The agency may adopt the recommended order, or the agency may reject or modify the findings of fact. § 120.57(1)(l), Fla. Stat. (2001). Findings of fact in a recommended order may not be rejected or modified unless the agency *1001 states with particularity in its final order that the findings were not based upon competent substantial evidence or that the proceedings on which the findings are based did not comply with the essential requirements of law. Id.; Greseth v. Department of Health & Rehabilitative Servs., 573 So.2d 1004 (Fla. 4th DCA 1991). When determining whether to reject or modify findings of fact in a recommended order, the agency is not permitted to weigh the evidence, judge the credibility of the witnesses, or interpret the evidence to fit its ultimate conclusions.[4] Neither may an agency's responsibility to determine if substantial evidence supports the administrative law judge's findings of fact be avoided by merely labeling, either by the administrative law judge or the agency, contrary findings as conclusions of law.[5] Moreover, an agency may not rely on its own expertise to reverse the administrative law judge's finding that a particular statute was not violated. Cohn v. Department of Prof'l. Regulation, 477 So.2d 1039 (Fla. 3d DCA 1985). In summary, if there is competent substantial evidence to support the findings of fact in the record, the Florida courts, including this court, have consistently held that the agency may not reject them, modify them, substitute its findings, or make new findings.[6]

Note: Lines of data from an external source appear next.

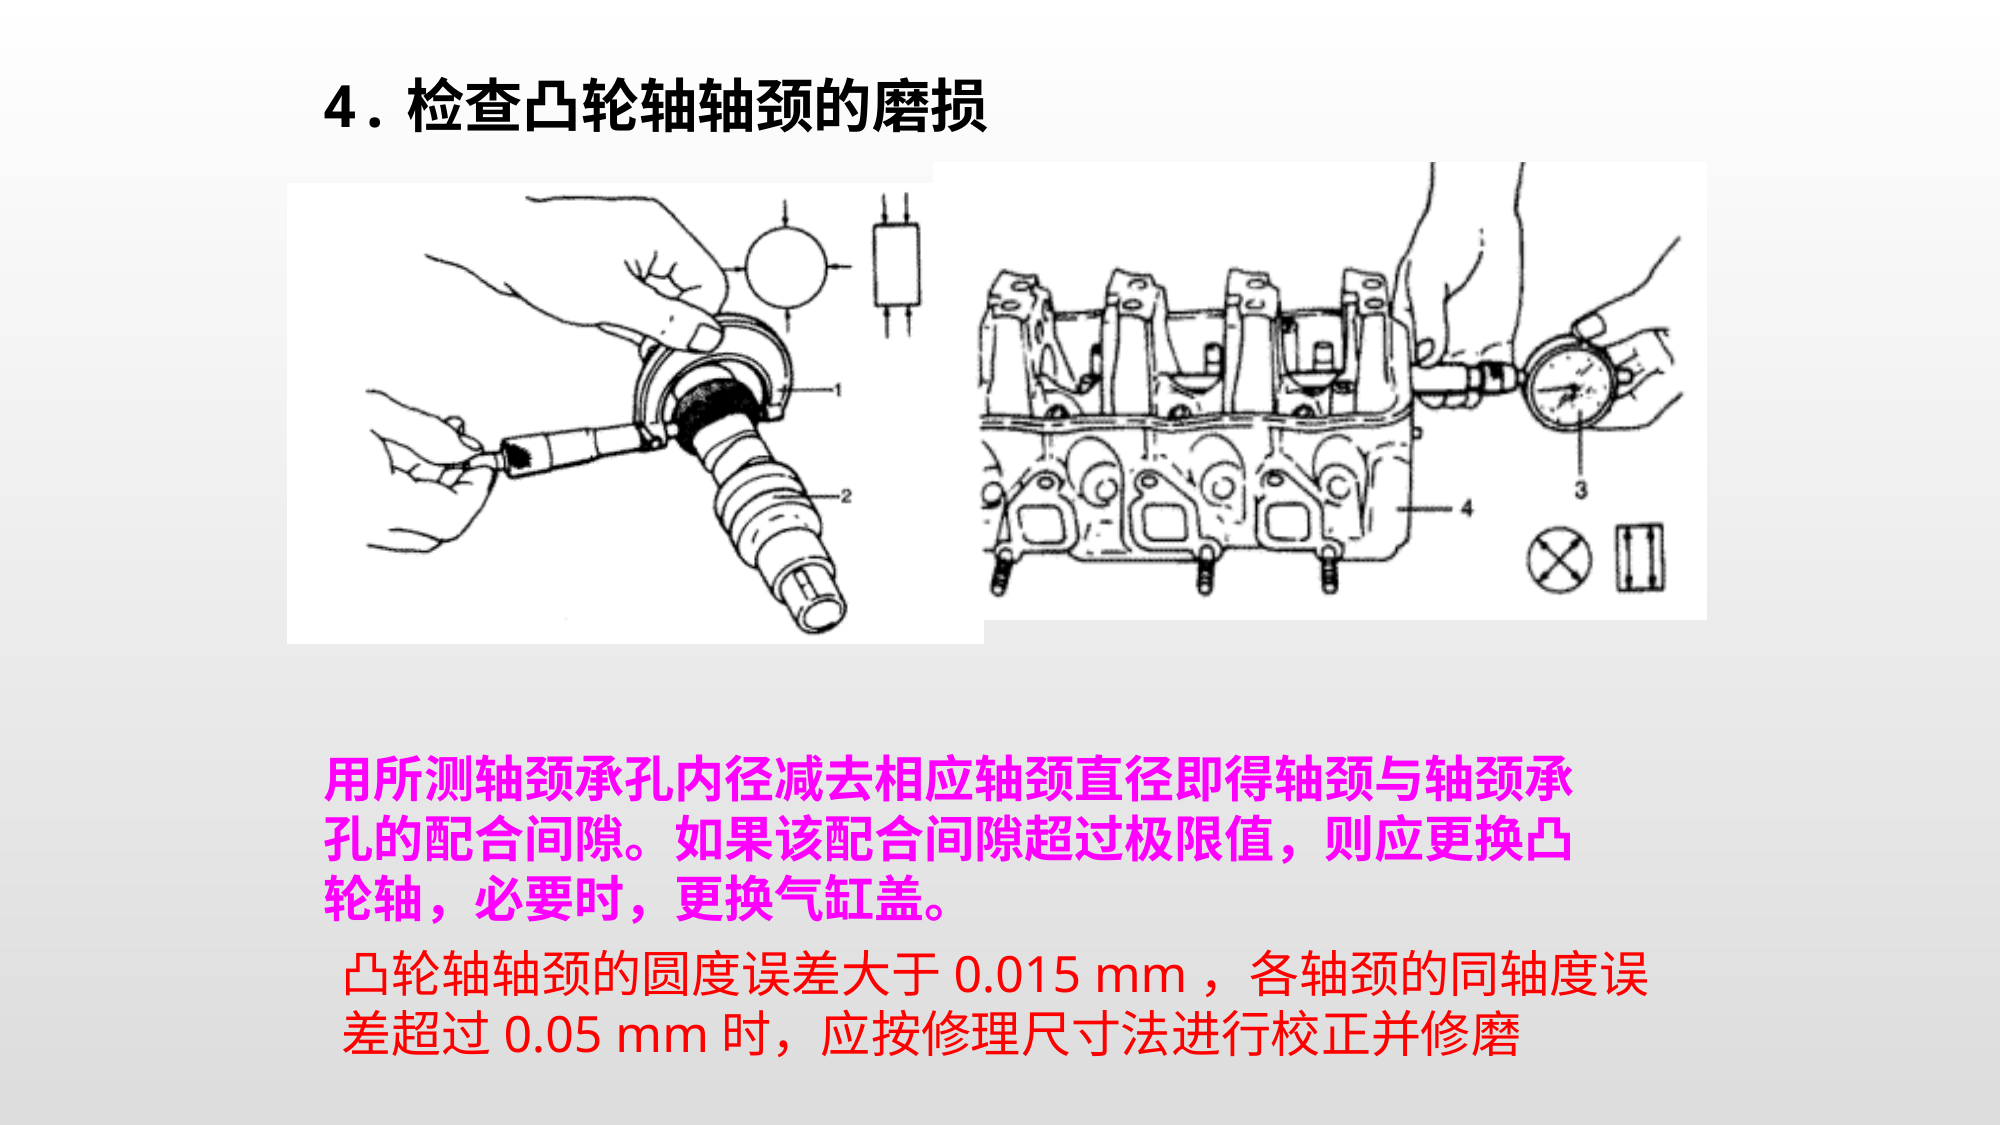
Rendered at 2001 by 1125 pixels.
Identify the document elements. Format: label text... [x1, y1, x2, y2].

text_box 凸轮轴轴颈的圆度误差大于0.015 mm，各轴颈的同轴度误差超过0.05 mm时，应按修理尺寸法进行校正并修磨 [326, 935, 1679, 1070]
text_box 用所测轴颈承孔内径减去相应轴颈直径即得轴颈与轴颈承孔的配合间隙。如果该配合间隙超过极限值，则应更换凸轮轴，必要时，更换气缸盖。 [309, 739, 1609, 935]
text_box 4.检查凸轮轴轴颈的磨损 [307, 61, 1017, 147]
picture [286, 162, 1707, 644]
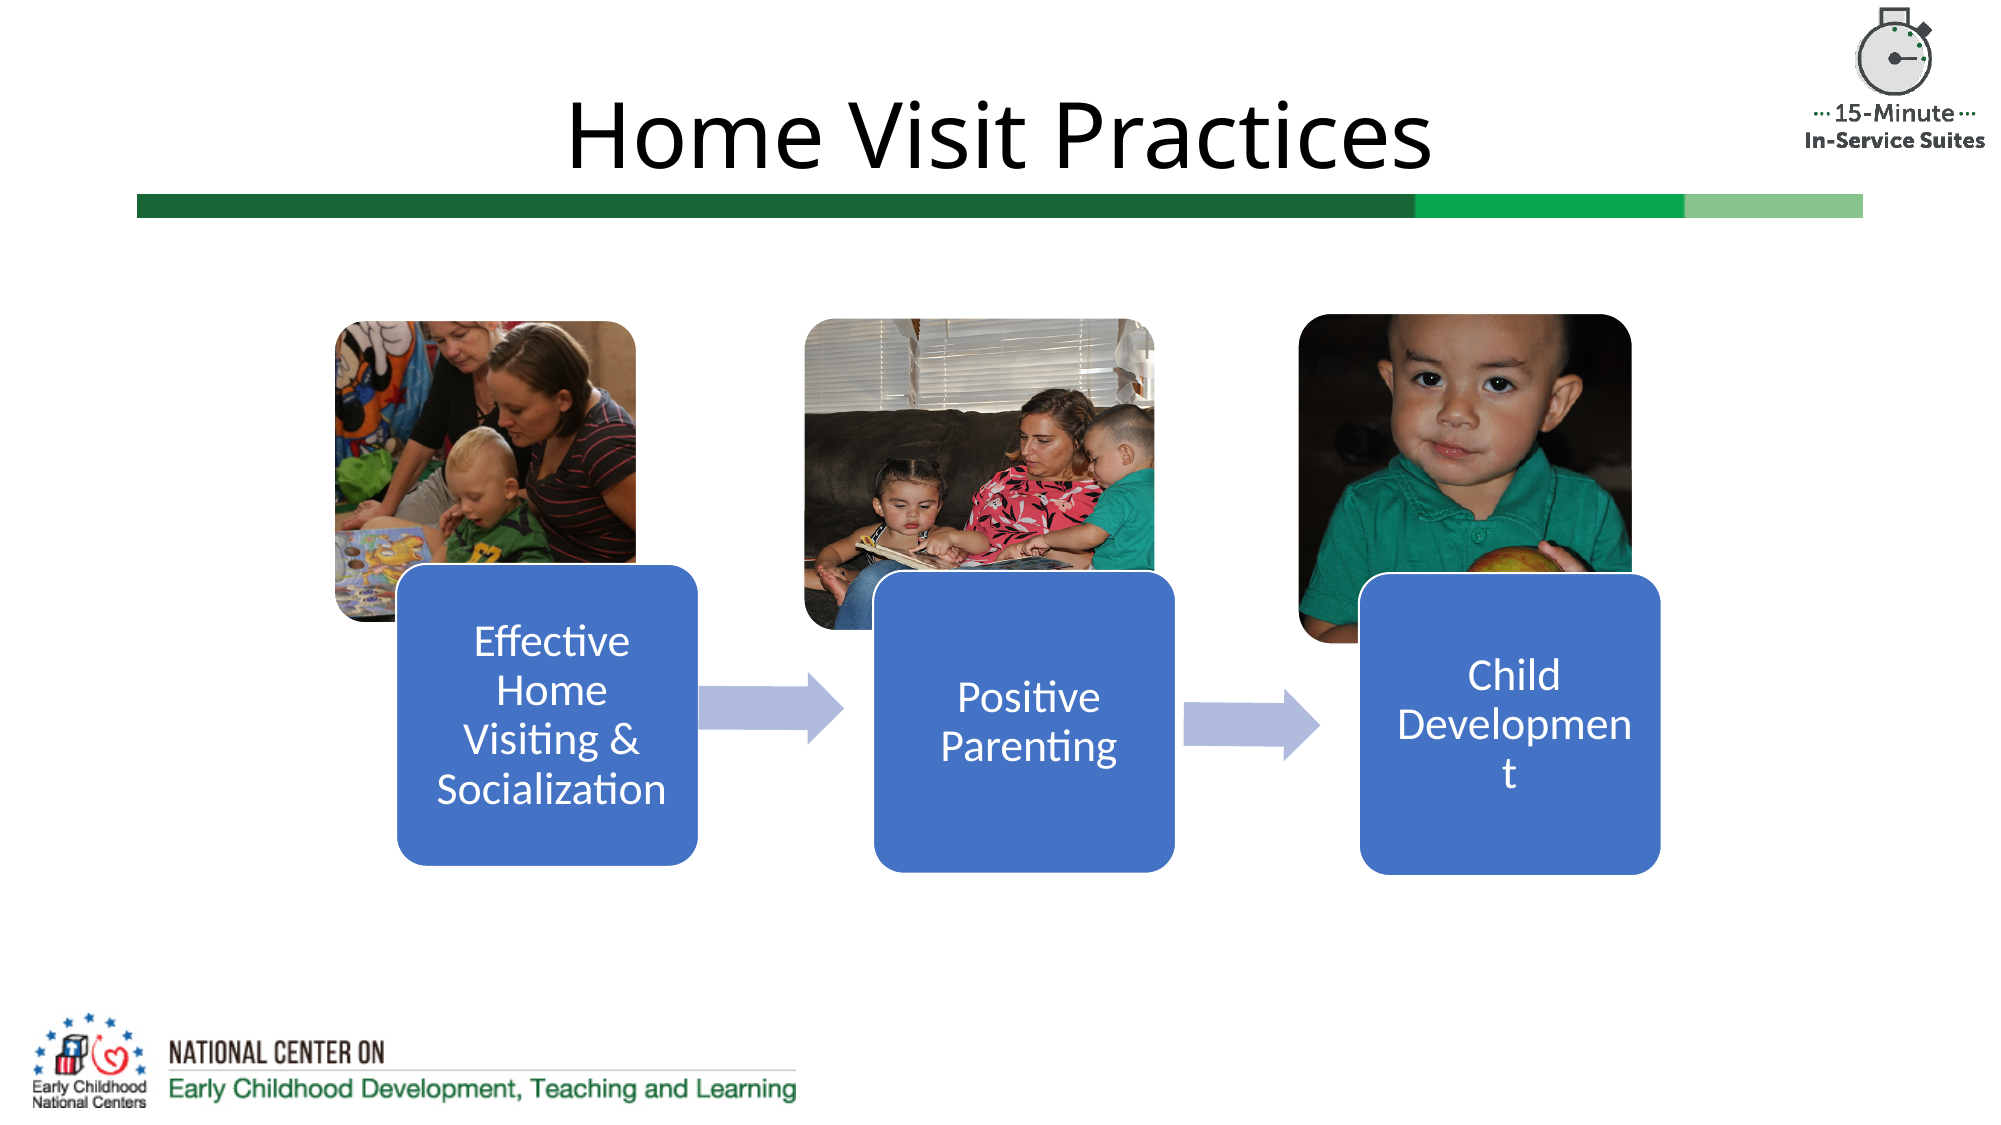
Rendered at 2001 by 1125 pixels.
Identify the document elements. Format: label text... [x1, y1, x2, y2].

title Home Visit Practices [137, 59, 1863, 218]
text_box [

*1002 Review By Appellate Courts

Our review of the Board's order is governed by section 120.68, Florida Statutes (2000). See Legal Envtl. Assistance Found., Inc. v. Clark, 668 So.2d 982 (Fla. 1996). A reviewing court may set aside agency action when it finds that the action is dependent on any finding of fact that is not supported by substantial competent evidence in the record, a material error in procedure, an incorrect interpretation of law, or an abuse of discretion. § 120.68(7), Fla. Stat. (2000). When factual findings are reviewed, the court must not substitute its judgment for that of the agency in assessing the weight of the evidence or resolving disputed issues of fact. See § 120.68(10), Fla. Stat. (2000).